This is a walkthrough on the proposal of Error Values to confirm whether the proposal is enough functional to fix issue 18183.
As described in issue 18183, the kernel of the issue is error observability on a function that interacts with multiple external processes concurrently because the returned error values could be mapped values of external processes' faults. Without error observability, it's hard to understand what the error values really mean and the circumstances really are.
-
The new proposed features inspection and printing work fine.
-
No new exposed API. The net package of the standard library seems to be under a metastable condition and it's better to avoid adding new API instantly until we draw the shape of the new transport-layer API that can accommodate various upcoming features from secure and multipath-capable transport technologies.
This walkthrough does not try to validate the proposal from the user experience point of view.
As a straightforward approach for this walkthrough, we may introduce a new internal type that can hold multiple error values and returns a list of error values like the following:
// An errorList holds multiple error values.
type errorList []error
// Error implements the Error method of built-in error interface.
func (el errorList) Error() string {
if len(el) == 0 {
return "<nil>"
}
return fmt.Sprint(el)
}
// Unwrap implements the Unwrap method of errors.Wrapper interface.
func (el errorList) Unwrap() error {
if len(el) == 0 {
return nil
}
return el[1:]
}
// Format implements the Format method of errors.Formatter interface.
func (el errorList) Format(p errors.Printer) error {
if len(el) == 0 {
return nil
}
p.Print(el[0])
return el[1:]
}
// An example of modified Dial function:
func Dial(network, address string) (Conn, error) {
var el errorList
// Dial runs multiple dial racers,
// which discover the destination and service identifiers,
// and try to establish connections concurrently,
// eventually faces a list of errors when all attempts fail.
for ... {
// Receive a result of discovery and connection setup
// racing.
if err != nil {
el = append(el, err)
continue
}
// Cancel all inflight racers.
return Conn, nil
}
return nil, &OpError{Err: el}
}
To satisfy the real world use cases, a verification test case should include at least two different error values caused by two different faults: a DNS fault and an IP transport fault. In near future, we probably face a bit complicated circumstances, for example, living in some walled garden that provides IPv4 transport for internal use only and IPv6 transport for everywhere, and external IPv4 connectivity is provided by some IPv6 transition mechanism. DNS is still active and it also carries a heavy burden on WebPKI bootstrapping and DANE/RPKI, and various failures caused by operational faults such as lame delegation and PMTU misconfiguration for DNS transport still exist.
&OpError{
Op: "dial",
Net: "tcp",
Err: errorList{
&DNSError{
// transfers an error caused by
// a misconfiguration on a recursive or
// authortative server
},
&OpError{
Err: &DNSError{
// transfers an error caused by
// a misconfiguration on an IP
// transport for DNS message exchange
},
},
&OpError{
Err: &os.SyscallError{
// transfers an error caused by some
// IP routing or transport fault
},
},
&OpError{
Err: errors.New{
// of course, the package is full of bugs
},
},
},
}
As expected, users can display a list of error values, also extract each error value from the returned error value using errors.Wrapper interface, errors.Is and errors.As functions.

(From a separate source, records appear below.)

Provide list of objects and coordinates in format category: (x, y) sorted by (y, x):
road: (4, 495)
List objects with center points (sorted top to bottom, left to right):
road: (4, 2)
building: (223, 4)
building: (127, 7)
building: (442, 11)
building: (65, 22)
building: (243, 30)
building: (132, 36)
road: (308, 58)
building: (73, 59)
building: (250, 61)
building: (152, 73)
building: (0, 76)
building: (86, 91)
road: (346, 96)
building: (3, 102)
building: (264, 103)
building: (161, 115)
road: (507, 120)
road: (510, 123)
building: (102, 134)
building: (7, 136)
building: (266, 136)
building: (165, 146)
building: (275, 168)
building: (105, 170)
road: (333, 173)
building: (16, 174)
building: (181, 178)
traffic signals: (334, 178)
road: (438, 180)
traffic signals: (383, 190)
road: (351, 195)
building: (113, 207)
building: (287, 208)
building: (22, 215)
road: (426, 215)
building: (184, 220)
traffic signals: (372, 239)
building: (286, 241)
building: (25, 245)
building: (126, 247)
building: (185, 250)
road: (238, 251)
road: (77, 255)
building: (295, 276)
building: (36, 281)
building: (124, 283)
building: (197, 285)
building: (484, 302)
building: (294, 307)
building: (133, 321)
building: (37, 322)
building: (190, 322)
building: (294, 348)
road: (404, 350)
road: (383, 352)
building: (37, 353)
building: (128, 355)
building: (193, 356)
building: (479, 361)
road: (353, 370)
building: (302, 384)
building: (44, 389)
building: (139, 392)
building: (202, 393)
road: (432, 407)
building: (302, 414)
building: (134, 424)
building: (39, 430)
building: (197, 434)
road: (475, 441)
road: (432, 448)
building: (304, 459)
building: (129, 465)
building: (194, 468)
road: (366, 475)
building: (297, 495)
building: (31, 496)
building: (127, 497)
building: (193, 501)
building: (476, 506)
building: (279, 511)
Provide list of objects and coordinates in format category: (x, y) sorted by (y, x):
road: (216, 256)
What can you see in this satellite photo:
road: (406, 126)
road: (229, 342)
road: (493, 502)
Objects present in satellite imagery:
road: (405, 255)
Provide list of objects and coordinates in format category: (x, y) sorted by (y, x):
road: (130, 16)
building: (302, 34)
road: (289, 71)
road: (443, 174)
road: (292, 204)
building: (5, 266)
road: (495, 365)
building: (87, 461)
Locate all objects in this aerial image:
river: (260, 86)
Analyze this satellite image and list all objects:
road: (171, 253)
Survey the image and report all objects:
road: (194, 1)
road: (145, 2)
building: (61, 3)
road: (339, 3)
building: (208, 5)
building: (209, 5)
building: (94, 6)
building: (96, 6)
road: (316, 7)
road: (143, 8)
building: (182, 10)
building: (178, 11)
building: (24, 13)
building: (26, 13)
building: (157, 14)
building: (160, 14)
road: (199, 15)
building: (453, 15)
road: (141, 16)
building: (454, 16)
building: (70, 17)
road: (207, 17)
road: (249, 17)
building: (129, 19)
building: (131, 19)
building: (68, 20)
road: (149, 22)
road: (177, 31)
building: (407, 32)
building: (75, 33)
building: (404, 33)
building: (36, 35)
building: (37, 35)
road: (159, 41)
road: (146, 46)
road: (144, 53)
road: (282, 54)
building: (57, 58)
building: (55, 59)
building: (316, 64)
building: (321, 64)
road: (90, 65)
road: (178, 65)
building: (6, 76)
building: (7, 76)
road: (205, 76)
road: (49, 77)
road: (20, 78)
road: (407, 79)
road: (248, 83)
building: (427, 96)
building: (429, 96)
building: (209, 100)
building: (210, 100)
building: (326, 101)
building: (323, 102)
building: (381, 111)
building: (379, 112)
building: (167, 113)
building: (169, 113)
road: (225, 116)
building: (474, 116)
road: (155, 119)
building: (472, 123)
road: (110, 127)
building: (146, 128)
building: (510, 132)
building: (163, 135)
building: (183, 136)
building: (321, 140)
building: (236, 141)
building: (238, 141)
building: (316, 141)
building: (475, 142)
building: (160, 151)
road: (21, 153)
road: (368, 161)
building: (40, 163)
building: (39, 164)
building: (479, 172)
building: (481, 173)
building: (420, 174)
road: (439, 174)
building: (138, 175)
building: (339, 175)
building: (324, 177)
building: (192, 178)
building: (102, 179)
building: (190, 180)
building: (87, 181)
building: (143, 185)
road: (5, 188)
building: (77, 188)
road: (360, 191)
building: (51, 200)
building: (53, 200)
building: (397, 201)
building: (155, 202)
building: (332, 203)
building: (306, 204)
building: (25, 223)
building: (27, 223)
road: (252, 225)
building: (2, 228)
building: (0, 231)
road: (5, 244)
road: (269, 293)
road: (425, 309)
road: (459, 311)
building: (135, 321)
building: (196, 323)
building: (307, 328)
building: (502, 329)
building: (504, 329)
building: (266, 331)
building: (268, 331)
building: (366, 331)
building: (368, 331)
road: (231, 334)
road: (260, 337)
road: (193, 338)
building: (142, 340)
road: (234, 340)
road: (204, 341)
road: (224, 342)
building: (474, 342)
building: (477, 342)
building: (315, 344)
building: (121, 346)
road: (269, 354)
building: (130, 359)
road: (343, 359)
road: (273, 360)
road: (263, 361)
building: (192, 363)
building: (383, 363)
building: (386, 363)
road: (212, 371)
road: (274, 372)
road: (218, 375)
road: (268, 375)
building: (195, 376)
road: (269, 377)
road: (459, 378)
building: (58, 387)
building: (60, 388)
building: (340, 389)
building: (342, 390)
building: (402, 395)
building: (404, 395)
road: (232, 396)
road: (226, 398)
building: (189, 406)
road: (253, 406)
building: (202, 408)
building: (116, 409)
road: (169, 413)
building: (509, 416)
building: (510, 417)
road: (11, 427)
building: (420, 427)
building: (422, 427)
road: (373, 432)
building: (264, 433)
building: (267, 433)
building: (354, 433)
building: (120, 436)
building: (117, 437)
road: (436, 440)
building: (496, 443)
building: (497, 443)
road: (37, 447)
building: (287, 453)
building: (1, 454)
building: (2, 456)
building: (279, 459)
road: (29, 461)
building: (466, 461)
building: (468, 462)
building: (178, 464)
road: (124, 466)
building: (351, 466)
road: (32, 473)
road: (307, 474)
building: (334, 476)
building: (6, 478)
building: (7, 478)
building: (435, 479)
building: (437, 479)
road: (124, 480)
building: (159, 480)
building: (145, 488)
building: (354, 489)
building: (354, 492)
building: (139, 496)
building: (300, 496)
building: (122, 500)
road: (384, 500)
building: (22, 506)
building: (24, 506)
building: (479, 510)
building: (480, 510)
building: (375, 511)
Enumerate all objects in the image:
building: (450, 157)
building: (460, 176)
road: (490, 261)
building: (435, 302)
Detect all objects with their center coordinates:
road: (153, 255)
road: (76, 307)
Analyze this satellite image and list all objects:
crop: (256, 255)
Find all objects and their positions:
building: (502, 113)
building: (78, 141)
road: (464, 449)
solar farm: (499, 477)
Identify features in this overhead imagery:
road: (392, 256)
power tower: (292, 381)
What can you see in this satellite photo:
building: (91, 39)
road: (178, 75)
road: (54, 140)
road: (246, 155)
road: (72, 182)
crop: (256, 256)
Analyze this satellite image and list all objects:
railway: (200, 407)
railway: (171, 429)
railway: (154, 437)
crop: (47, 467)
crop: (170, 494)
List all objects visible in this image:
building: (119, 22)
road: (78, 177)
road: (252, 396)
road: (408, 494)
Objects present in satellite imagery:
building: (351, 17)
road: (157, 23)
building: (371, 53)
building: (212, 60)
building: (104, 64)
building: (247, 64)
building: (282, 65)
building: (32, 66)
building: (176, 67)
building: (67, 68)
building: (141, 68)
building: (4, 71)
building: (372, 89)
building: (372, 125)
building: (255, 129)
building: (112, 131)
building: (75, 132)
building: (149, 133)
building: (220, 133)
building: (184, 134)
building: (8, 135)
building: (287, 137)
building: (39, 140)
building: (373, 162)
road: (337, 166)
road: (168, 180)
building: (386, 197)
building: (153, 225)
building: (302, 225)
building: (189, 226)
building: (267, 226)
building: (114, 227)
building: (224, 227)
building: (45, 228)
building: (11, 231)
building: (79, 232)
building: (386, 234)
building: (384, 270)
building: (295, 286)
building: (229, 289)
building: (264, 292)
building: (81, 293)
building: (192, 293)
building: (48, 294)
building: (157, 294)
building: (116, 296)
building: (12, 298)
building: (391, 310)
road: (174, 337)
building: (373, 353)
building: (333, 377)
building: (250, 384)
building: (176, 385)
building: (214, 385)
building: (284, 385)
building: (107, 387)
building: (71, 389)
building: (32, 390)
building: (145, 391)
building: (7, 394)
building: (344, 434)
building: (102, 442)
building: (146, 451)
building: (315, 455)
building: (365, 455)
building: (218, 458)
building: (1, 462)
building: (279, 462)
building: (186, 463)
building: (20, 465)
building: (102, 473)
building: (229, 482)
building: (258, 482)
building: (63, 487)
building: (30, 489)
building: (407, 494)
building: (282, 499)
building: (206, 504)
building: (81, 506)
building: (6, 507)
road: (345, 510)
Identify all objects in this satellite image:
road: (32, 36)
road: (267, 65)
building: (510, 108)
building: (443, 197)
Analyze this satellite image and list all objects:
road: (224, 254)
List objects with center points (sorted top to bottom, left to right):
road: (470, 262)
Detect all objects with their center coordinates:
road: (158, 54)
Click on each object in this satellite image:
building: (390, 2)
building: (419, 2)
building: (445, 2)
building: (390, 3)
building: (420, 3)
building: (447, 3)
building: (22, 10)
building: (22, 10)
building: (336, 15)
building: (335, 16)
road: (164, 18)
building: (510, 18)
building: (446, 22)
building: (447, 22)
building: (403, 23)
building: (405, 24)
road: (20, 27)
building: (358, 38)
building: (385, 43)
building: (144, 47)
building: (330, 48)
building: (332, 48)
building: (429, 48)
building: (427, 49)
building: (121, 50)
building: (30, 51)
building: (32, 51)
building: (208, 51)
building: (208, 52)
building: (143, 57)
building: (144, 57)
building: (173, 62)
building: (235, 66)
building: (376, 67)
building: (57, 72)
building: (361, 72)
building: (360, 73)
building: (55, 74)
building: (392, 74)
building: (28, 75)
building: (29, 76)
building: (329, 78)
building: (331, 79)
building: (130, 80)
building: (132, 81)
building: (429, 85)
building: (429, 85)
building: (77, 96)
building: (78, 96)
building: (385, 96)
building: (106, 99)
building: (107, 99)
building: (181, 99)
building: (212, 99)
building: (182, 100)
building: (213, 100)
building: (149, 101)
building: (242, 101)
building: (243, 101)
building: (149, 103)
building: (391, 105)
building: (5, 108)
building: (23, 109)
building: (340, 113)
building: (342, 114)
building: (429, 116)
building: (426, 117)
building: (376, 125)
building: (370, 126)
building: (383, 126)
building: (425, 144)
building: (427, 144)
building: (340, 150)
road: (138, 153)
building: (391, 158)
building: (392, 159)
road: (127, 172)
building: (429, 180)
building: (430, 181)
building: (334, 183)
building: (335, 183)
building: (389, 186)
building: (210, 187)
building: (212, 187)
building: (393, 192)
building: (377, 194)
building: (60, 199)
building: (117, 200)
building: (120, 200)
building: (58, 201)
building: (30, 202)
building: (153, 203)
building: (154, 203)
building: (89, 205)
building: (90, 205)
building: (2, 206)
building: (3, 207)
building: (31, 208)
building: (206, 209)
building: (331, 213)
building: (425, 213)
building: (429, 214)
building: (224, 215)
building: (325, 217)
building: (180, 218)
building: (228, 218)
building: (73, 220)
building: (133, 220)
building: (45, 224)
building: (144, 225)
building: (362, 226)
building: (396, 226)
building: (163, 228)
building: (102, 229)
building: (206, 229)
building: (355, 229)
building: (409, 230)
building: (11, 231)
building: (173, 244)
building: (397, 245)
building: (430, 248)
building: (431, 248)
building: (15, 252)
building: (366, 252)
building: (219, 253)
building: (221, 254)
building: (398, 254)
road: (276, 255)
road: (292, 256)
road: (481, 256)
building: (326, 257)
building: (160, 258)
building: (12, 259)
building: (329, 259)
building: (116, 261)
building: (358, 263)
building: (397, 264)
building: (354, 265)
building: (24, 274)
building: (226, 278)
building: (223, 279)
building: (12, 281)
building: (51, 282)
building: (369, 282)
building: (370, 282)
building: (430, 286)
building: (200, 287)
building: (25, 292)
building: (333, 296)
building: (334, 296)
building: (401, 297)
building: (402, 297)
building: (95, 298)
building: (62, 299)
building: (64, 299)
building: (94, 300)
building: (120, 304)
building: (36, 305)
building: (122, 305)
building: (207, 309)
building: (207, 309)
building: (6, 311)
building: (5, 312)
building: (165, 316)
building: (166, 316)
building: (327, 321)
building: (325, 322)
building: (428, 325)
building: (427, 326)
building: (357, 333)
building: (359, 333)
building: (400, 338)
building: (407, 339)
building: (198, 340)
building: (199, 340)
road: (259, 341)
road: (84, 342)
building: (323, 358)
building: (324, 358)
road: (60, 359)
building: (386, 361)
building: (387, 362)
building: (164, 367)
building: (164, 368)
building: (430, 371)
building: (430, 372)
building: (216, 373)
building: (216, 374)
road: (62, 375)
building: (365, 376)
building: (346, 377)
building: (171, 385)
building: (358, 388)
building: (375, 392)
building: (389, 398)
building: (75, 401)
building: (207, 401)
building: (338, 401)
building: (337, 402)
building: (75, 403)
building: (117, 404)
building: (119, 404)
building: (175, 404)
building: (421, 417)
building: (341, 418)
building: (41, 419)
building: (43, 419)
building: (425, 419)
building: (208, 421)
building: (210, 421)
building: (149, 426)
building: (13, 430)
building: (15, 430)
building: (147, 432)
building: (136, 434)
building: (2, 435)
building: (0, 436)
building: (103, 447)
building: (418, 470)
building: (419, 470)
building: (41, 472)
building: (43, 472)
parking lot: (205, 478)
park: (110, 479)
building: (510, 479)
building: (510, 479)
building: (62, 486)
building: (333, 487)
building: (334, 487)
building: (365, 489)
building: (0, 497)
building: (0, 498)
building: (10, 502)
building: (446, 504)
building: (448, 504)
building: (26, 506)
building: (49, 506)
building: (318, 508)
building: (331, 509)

It's undesirable that users need to implement own inspection functionality when they want to localize or diagnose faults using error values, but that's unavoidable because the net package of the standard library cannot guarantee that the all of the error values are platform agnostic.
To mitigate the pain of having own inspection functionality, it might be better to consider adding more contextual information to the existing exposed error types such as DNSError.
The implementation doesn't expose any new API and it's possible to replace the internal type with more efficient one when necessary.
On 11th October 2018, ICANN will execute the first root zone KSK rollover plan. That perhaps might cause some DNS failure, caused by a misconfiguration on a recursive or authoritative server, on some circumstances. Under the circumstances, the existing Dial function returns only
// See issue 18183
&OpError{
Op: "dial",
Net: "tcp",
Addr: &TCPAddr{/* IPv6 address */},
Err: &os.SyscallError{/* no route or unreachable */}, // should be &DNSError{/* no record or timeout */}
}
and might mislead users into fixing unrelated IPv6 routing or transport.
With the proposal of Error Values and modifications to the net package of the standard library, such misleading information can be prevented.